Given all this, the real costs of 30-year fixed-rate mortgages in most circumstances are simply higher than homebuyers are willing, or able, to pay. Obama says he wants private capital to take on most of the risk with only a limited government backstop, yet he wants to retain the availability of cheap, fixed-rate, 30-year loans. Very few private investors, other than perhaps the Tooth Fairy, would find anything attractive in the president’s scheme.

To get private capital interested in mortgage lending again, we are going to have to make mortgages more attractive from an investment perspective. That will likely mean higher interest rates, reasonably tough credit standards and, in some cases, shorter mortgage terms. It will mean that many people will have to buy smaller homes, or save a bigger down payment in order to buy a first house. It will also mean that people who depend on home construction and home sales for their livelihoods will make less money.

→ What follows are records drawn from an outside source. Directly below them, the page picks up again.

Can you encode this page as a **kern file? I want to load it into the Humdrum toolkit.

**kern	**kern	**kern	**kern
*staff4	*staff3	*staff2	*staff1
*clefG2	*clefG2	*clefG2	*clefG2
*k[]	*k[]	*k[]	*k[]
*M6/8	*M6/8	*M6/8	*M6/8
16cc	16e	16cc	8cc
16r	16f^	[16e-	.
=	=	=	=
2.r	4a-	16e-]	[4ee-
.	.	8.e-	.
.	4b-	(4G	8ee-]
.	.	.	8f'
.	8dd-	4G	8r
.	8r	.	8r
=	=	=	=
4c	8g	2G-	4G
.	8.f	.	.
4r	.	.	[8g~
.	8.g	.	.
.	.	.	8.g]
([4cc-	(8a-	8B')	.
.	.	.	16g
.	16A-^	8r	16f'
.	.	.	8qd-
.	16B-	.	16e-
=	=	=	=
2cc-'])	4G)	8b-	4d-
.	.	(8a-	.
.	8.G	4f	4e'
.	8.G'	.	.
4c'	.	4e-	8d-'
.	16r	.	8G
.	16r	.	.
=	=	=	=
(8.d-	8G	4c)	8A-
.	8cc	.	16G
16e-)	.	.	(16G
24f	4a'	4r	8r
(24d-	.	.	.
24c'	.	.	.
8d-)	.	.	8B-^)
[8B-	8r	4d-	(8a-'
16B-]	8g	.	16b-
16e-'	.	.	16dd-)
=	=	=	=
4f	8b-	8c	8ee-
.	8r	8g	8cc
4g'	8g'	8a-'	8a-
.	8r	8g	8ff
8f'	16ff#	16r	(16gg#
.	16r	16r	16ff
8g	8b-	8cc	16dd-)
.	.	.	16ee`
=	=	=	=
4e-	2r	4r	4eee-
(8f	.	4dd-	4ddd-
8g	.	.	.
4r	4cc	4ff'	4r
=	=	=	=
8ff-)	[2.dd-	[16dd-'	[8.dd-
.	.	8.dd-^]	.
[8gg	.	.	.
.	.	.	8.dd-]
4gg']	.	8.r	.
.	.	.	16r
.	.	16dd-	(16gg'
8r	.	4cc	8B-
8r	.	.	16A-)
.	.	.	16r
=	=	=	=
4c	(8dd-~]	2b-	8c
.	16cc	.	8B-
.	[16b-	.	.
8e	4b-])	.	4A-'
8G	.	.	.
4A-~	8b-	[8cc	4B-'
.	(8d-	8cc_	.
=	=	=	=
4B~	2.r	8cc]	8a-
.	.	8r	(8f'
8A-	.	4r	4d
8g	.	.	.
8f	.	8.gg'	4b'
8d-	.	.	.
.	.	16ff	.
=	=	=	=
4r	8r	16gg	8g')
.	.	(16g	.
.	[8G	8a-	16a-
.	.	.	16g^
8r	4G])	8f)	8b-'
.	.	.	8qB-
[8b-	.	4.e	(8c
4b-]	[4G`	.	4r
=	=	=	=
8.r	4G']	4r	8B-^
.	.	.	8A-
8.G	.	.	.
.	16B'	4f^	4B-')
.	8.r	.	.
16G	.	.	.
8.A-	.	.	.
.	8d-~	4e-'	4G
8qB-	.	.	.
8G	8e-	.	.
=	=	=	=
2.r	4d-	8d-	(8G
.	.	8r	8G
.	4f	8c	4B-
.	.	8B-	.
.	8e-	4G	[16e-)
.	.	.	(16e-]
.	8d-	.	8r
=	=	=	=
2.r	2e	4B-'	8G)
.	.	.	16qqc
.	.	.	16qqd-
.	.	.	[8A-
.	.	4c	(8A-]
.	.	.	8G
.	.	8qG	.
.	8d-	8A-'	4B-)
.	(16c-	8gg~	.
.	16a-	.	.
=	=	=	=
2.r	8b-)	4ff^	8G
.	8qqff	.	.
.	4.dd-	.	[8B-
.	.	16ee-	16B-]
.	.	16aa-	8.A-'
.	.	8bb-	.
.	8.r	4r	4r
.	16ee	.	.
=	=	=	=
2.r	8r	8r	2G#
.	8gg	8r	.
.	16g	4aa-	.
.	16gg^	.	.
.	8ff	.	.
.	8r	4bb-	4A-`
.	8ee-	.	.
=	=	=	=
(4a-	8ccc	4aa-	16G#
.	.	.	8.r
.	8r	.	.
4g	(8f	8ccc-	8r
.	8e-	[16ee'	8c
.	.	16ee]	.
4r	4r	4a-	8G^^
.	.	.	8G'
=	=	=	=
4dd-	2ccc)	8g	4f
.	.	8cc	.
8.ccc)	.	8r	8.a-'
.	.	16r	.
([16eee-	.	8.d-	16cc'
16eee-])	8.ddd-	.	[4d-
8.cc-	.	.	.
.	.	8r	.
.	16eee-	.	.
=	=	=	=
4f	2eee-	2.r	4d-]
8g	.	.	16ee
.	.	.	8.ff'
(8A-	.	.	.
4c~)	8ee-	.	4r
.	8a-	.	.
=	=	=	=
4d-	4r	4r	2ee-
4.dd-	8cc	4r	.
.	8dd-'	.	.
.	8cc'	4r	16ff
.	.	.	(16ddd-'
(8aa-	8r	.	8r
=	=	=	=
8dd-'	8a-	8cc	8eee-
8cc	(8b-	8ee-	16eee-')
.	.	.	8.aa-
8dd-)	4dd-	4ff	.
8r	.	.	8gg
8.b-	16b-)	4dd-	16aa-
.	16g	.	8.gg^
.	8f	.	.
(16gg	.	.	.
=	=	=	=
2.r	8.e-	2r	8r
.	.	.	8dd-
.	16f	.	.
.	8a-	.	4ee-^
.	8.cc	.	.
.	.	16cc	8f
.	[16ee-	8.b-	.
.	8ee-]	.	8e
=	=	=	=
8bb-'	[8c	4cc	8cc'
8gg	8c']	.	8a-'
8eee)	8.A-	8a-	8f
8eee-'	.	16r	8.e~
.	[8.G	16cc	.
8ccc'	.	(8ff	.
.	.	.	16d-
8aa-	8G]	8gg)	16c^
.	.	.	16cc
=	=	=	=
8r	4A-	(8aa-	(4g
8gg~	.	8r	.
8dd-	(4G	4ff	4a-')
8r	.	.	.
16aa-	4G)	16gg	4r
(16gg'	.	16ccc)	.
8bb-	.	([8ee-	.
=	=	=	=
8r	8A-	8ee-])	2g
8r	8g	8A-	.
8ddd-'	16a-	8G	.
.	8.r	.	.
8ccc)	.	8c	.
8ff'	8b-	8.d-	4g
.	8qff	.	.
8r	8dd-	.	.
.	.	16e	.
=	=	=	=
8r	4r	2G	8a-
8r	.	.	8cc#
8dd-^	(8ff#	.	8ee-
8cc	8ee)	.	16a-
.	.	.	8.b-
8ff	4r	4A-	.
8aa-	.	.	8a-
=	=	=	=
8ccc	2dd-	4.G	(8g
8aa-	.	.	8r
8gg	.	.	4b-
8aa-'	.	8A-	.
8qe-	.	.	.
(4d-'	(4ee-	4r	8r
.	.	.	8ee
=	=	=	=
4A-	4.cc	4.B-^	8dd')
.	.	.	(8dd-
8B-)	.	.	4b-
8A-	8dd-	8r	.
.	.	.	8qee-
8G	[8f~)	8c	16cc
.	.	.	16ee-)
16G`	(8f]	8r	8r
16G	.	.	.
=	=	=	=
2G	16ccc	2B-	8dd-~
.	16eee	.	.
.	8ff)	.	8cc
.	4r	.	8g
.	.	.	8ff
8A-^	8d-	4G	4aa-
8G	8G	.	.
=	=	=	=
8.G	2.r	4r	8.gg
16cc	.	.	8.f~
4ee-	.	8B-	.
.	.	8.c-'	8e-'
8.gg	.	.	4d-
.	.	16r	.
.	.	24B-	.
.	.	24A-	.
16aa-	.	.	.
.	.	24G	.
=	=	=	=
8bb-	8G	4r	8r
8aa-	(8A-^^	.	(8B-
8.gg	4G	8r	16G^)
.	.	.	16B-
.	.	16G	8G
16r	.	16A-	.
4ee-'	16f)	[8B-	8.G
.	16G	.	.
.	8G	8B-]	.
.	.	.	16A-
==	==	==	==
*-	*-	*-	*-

On the other hand, homeowners can benefit in various ways from taking mortgages with shorter terms. Paying down mortgage balances faster makes it less likely that an owner will find herself “underwater,” owing more than the house is worth, at a point when she wants to sell – perhaps to move to another city with better job opportunities. Also, home equity is a form of savings, and Americans generally need to save more; building equity faster is a way to save more for retirement and other purposes. And faster loan amortization will save the typical homeowner tens of thousands of dollars in interest costs over the life of a loan. This is not always an advantage – money that is going to pay off a mortgage might otherwise be invested aggressively for higher rates of return – but the average homeowner will probably benefit from paying off a mortgage sooner.

In his recent speech, Obama also acknowledged that homeownership is not necessarily right for every American. “In the run-up to the crisis, banks and the government too often made everyone feel like they had to own a home, even if they weren’t ready and didn’t have the payment,” he said. “That’s a mistake we shouldn’t repeat.” This is an interesting observation coming from the president who offered the poorly-conceived first-time homebuyer credit. But his point is well-taken. Some people are simply better off renting, often just in the short term but sometimes indefinitely. There is no reason to stigmatize renters.

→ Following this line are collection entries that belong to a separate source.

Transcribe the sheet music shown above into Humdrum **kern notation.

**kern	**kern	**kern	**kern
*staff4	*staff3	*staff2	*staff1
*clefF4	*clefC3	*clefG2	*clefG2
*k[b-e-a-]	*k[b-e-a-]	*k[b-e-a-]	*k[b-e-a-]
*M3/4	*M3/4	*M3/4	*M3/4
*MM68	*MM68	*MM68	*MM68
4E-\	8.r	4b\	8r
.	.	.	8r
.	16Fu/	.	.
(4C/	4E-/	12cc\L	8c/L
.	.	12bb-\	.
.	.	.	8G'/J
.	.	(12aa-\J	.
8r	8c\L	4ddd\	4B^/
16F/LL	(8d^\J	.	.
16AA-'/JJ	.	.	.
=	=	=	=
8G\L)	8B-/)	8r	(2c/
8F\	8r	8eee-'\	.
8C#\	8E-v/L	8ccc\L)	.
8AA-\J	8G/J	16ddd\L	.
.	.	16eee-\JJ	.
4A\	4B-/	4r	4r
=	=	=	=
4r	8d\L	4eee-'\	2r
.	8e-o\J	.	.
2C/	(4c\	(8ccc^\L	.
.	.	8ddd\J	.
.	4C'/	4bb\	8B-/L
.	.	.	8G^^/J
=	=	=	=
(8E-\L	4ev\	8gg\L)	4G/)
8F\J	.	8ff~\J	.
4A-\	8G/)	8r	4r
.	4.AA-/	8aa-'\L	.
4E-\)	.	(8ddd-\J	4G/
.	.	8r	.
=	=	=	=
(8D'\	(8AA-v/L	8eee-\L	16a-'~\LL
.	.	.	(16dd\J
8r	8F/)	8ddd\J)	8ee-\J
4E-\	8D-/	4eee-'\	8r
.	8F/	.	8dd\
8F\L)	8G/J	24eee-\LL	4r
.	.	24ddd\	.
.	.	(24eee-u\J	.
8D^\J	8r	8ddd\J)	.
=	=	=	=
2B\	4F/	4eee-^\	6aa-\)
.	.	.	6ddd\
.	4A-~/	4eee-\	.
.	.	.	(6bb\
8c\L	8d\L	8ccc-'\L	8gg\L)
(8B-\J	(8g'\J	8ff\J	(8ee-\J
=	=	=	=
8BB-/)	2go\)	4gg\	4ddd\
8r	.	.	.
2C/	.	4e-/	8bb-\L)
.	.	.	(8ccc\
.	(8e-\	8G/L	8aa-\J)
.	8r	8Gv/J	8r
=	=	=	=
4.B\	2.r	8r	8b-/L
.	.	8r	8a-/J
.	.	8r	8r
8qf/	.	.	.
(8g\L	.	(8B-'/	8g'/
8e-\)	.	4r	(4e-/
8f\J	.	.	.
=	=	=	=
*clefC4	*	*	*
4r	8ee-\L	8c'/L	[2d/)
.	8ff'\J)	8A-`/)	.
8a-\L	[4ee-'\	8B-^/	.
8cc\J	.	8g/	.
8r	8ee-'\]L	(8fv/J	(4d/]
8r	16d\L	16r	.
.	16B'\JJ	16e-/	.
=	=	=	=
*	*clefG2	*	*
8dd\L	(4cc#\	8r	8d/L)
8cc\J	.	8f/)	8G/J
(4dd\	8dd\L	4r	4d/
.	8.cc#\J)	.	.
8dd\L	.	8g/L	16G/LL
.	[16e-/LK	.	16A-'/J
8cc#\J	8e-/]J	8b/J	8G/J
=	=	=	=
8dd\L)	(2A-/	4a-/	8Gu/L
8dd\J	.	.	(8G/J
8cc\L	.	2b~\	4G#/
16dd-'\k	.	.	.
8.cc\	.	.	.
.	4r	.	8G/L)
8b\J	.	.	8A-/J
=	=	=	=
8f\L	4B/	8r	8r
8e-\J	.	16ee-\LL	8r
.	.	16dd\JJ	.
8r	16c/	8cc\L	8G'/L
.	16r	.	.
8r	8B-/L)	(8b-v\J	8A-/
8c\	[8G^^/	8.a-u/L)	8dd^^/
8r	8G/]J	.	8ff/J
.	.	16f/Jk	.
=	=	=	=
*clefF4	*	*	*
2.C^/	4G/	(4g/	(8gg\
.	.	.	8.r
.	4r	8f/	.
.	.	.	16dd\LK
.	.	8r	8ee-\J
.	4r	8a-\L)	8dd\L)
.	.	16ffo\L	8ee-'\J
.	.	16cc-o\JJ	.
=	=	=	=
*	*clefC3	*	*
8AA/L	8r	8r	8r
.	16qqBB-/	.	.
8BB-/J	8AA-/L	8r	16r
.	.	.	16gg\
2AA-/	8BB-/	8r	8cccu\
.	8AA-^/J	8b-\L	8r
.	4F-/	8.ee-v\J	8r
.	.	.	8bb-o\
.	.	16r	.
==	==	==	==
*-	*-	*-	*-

Obama’s insistence on keeping 30-year fixed-rate mortgages in place, however, reveals that, while he may not be a socialist, the president is also not fully prepared to accept the realities of the market. Being realistic requires more than recognizing that spinach is good for you. You also have to accept that spinach is not going to taste like ice cream.

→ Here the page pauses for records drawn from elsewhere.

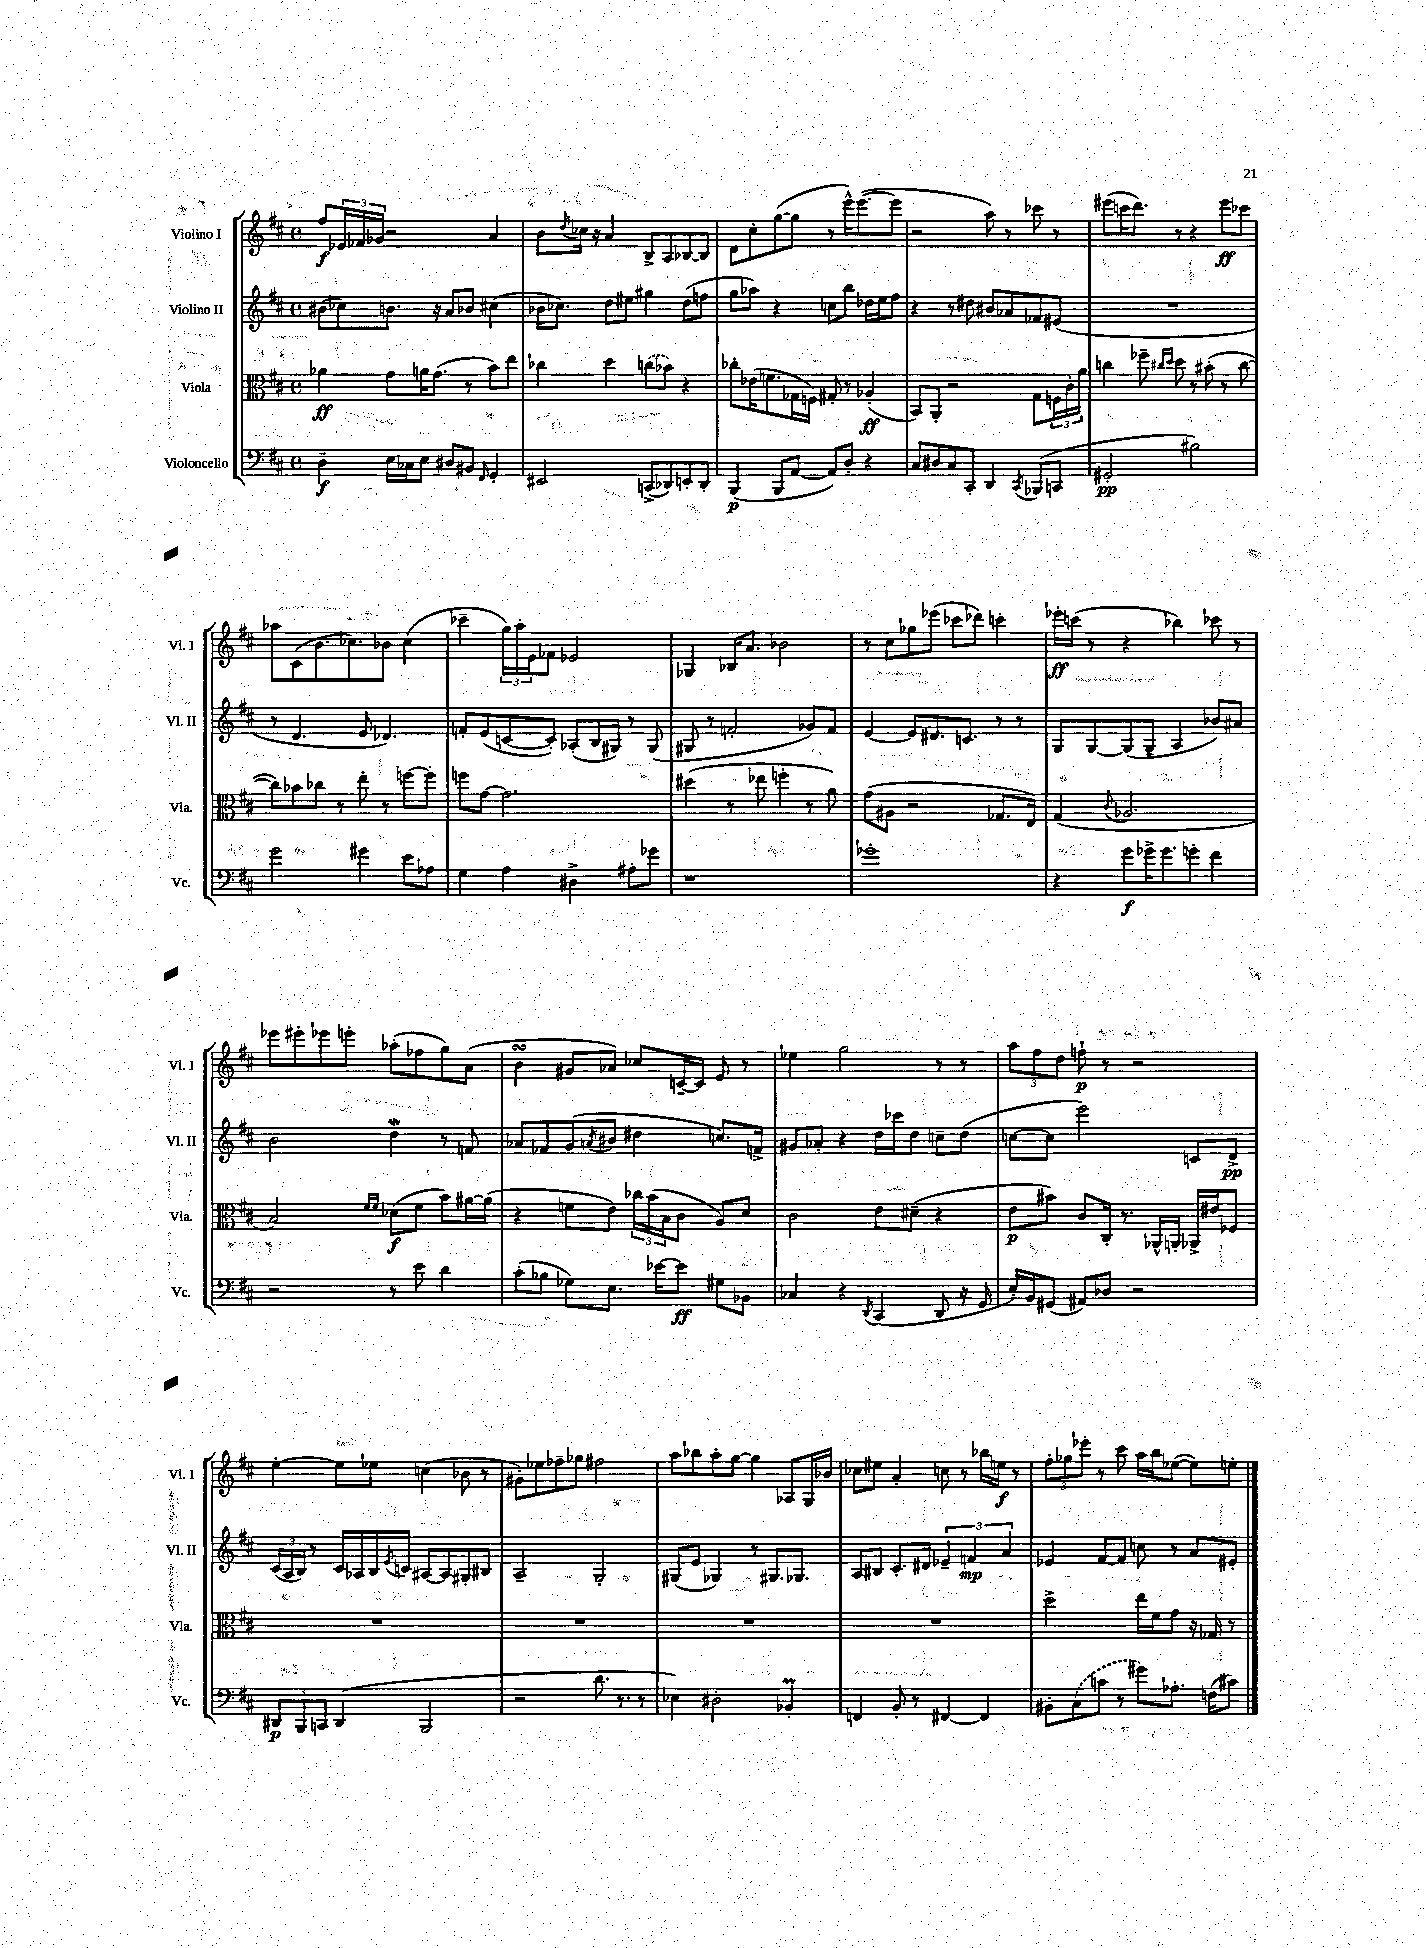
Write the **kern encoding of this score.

**kern	**kern	**kern	**kern
*staff4	*staff3	*staff2	*staff1
*clefF4	*clefC3	*clefG2	*clefG2
*k[f#c#]	*k[f#c#]	*k[f#c#]	*k[f#c#]
*M4/4	*M4/4	*M4/4	*M4/4
*met(c)	*met(c)	*met(c)	*met(c)
4D~\	4a-\	(8b#\L	8ff#/L
.	.	8cc-\)	24e-/L
.	.	.	24f-/
.	.	.	24g-/JJ
16E\LL	8g\L	8.b\J	2r
16C-\J	.	.	.
8E\J	16a\K	.	.
.	(8.g\J	16r	.
8D#/L	.	8a/L	.
8BB#/J	8r	8b-/J	.
16qqFF#/	.	.	.
4GG'/	8b\L)	(4cc#\	4a/
.	8ee\J	.	.
=	=	=	=
2EE#/	4cc-\	16b-\LK	8b\L
.	.	8.cc-\J)	.
.	.	.	8qdd/
.	.	.	16cc-\Jk
.	.	.	16r
.	4dd\	8dd\L	4a/
.	.	8ee#\J	.
(8CC^/L	(8cc\L	4gg#\	8B^/L
8DD-/)	8b-\J)	.	8A/
8EE'/	4r	(8dd\L	[8B-/
8DD-'/J	.	8ff\J	8B-/]J
=	=	=	=
(4BBB/	8cc-'\L	8gg\L	8d\L
.	(16e-\K	8aa-\J)	8cc#'\
.	8.f\	.	.
8BBB/L	.	4r	([8gg\
[8AA/J	16G-\L	.	8gg\]J
.	16F\JJ)	.	.
8AA/]L)	8G#'/	8cc\L	8r
8D'/J	8r	8bb\J	16eee^^\LK)
.	.	.	([8.eee\
4r	(4A-'/	16dd-\LL	.
.	.	16ee\J	.
.	.	8ff#\J	8eee\]J
=	=	=	=
8C#/L	8BB/L)	4r	2r
8D#/	8AA'/J	.	.
8C#/	2r	8r	.
8CC#'/J	.	8dd#\	.
4DD/	.	8b#/L	8aa\)
.	.	8a-/	8r
8qCC#/	.	.	.
(8BBB-/L	8G\L	8f-/	8ccc-\
8CC/J	24F\L	(8e#/J	8r
.	24c#'\	.	.
.	24a\JJ	.	.
=	=	=	=
2GG#'/	4cc\	1r	(8eee#\L
.	.	.	16ccc\K
.	.	.	8.ddd\J)
.	8ff-~\	.	.
.	16qqcc#/LL	.	.
.	16qqdd/JJ	.	.
.	8dd\	.	8r
2B#\)	8r	.	4r
.	(8b#'\	.	.
.	8r	.	8eee#\L
.	[8cc#\	.	8ccc-\J
=	=	=	=
2g\	8cc#\]L)	8r	8aa-\L
.	8b-\	4.d/	(8c#\
.	8cc-\J	.	8.b\
.	8r	.	.
.	.	.	8.cc-\)
4g#\	8ee'\	8e/	.
.	8r	4.d-/)	8b-\J
8e\L	[8ff\L	.	(4cc-\
8A-\J	8ff'\]J	.	.
=	=	=	=
4G\	8ff\L	8f'/L	4ccc-~\
.	[8g\J	(8e/	.
4A\	2.g\]	[8c/	24gg\LL)
.	.	.	24aa'\
.	.	.	24e\J
.	.	8c'/]J)	8f-\J
4D#^\	.	(8A-'/L	2e-/
.	.	16B/L	.
.	.	16G#/JJ)	.
8A#'\L	.	8r	.
8g-\J	.	(8G#/	.
=	=	=	=
1r	(4dd#\	8G#/	4G-/
.	.	8r	.
.	8r	2f'/	16B-/LK
.	.	.	8.a/J
.	8ee-\	.	.
.	4ff'\	.	2b-\
.	8r	8g-/L)	.
.	8a\)	8f/J	.
=	=	=	=
1g-'	(8g\L	[4e/	8r
.	8A#\J	.	8cc#\L
.	2r	8e/]L	8gg-\
.	.	8.d#/	(8eee-\J
.	.	.	8ccc-\L
.	.	8.c/J	.
.	.	.	8ddd-\J)
.	8.G-/L	8r	4ccc'\
.	.	8r	.
.	16E/Jk)	.	.
=	=	=	=
4r	(4G/	8G/L	16eee-'\LL
.	.	.	(16ccc\JJ
.	.	[8G/	8r
.	8qqc#/	.	.
8g\L	2.A-/	(8G/]	4r
16g-^\K	.	8G~/J	.
8.g-\	.	.	.
.	.	4A/	4bb-\)
8g'\J	.	.	.
4f#\	.	8b-/L)	8ccc-\
.	.	8a#/J	8r
=	=	=	=
2r	2B/)	2b\	8eee-\L
.	.	.	8eee#'\
.	.	.	8eee-\
.	.	.	8eee'\J
.	16qqf#/LL	.	.
.	16qqf#/JJ	.	.
8r	(8d-\L	4dd\	(8aa-'\L
8e\	8f#\J	.	8ff-\
4d\	8b\L)	8r	8gg\)
.	[16a#\L	8f/	(8a\J
.	(16a#\]JJ	.	.
=	=	=	=
(8c#'\L	4r	8a-/L	4b\
8B-\J	.	8f-/	.
8G-\L)	8f\L	(8g/	8g#/L
.	.	8qa/	.
8.E\J	8e\J)	8b#/J	8a-/J)
.	24cc-\LL	4dd#\	8cc-/L
.	(24b\	.	.
[16e-\LK	.	.	.
.	24B\J	.	.
8e-\]J	8c#\J	.	[16c~/L
.	.	.	16c/]JJ
8G#\L	8A/L)	8.cc/L)	8e/
8BB-\J	8d/J	.	8r
.	.	16f^/Jk	.
=	=	=	=
4C-/	2c#\	8g#/L	4ee-\
.	.	8a-'/J	.
4r	.	4r	2gg\
8qDD/	.	.	.
(4CC#/	8e\L	16dd\LL	.
.	.	16ccc-\J	.
.	(8d#~\J	8dd\J	.
8DD/	4r	8cc~\L	8r
16r	.	(8dd\J	8r
16GG/	.	.	.
=	=	=	=
16E'/LL)	8e\L	[8cc\L	12aa\L
16BB/J	.	.	.
.	.	.	12ff#\
(8GG#/J	8b#\J)	8cc\]J	.
.	.	.	12dd\J
8AA#/L)	8c#/L	2eee\)	8ff`\
8D-/J	16C#'/Jk	.	8r
.	8.r	.	.
2r	.	.	2r
.	16AA-^^/LL	.	.
.	16AA'/JJ	.	.
.	16AA-^/LL	8c/L	.
.	16e#/J	.	.
.	8F-/J	8d^/J	.
=	=	=	=
12DD#/L	1r	(24c#/LL	[4ee'\
.	.	24A/	.
12BBB/	.	24B/JJ)	.
.	.	8r	.
12CC/J	.	.	.
(4DD#/	.	16c#/LL	8ee\]L
.	.	16A-/	.
.	.	16B/	8ee-\J
.	.	8qe/	.
.	.	16c/JJ	.
2BBB/	.	[8A#/L	(4cc\
.	.	8A#/]	.
.	.	8G#'/	8b-\
.	.	8B#/J	8r
=	=	=	=
2r	1r	2A~/	8g#'\L)
.	.	.	8ee-\
.	.	.	8ff-~\
.	.	.	8gg-\J
8.d\	.	2G'/	2ff#\
8.r	.	.	.
8r	.	.	.
=	=	=	=
4E-\)	1r	(8G#/L	8aa\L
.	.	8e/J	8bb-\
2D#'\	.	4G-/)	8aa'\
.	.	.	[8gg\J
.	.	8r	4gg\]
.	.	8.G#/L	.
4BB-'/	.	.	8A-/L
.	.	8.G-/J	.
.	.	.	16G/L
.	.	.	16b-/JJ
=	=	=	=
4FF/	1r	8A/L	8cc-\L
.	.	8B#/J	8ee#\J
8BB'/	.	8.c#'/L	4a'/
8r	.	.	.
.	.	16d#/Jk	.
[4FF#/	.	6e-~/	8cc\
.	.	.	8r
.	.	6f/	.
4FF#/]	.	.	16bb-\LL
.	.	.	16ee\JJ
.	.	6a/	.
.	.	.	8r
=	=	=	=
8BB#'\L	2dd^\	4e-/	12ff#'\L
.	.	.	12gg-\
(8C#\	.	.	.
.	.	.	12eee-'\J
8c\J	.	[8f#/L	8r
8r	.	8f#/]J	8ccc#\
8g#\L)	16ee\LL	8cc\	16aa\LL
.	16f#\J	.	16bb\J
8.A-'\J	8g\J	8r	([8ee-\J
.	16r	8a/L	8ee-\]L)
(16F\LK	16G-/	.	.
8c#\J)	8r	8e#'/J	8ee'\J
==	==	==	==
*-	*-	*-	*-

One Response to “Wanting Spinach To Taste Like Ice Cream”

  1. Mark Scheffler says:

    Because Fannie Mae and Freddie Mac exist, lenders have the ability to sell those loans to investors and make a profit (especially if lenders are receiving low cost money from the Government).

    When rates fall and borrowers pay off their mortgage and refinance, lenders can start the whole process all over. It is certainly not a lose lose position. In fact, lenders love when borrowers refinance as recent bank earnings from mortgages would attest.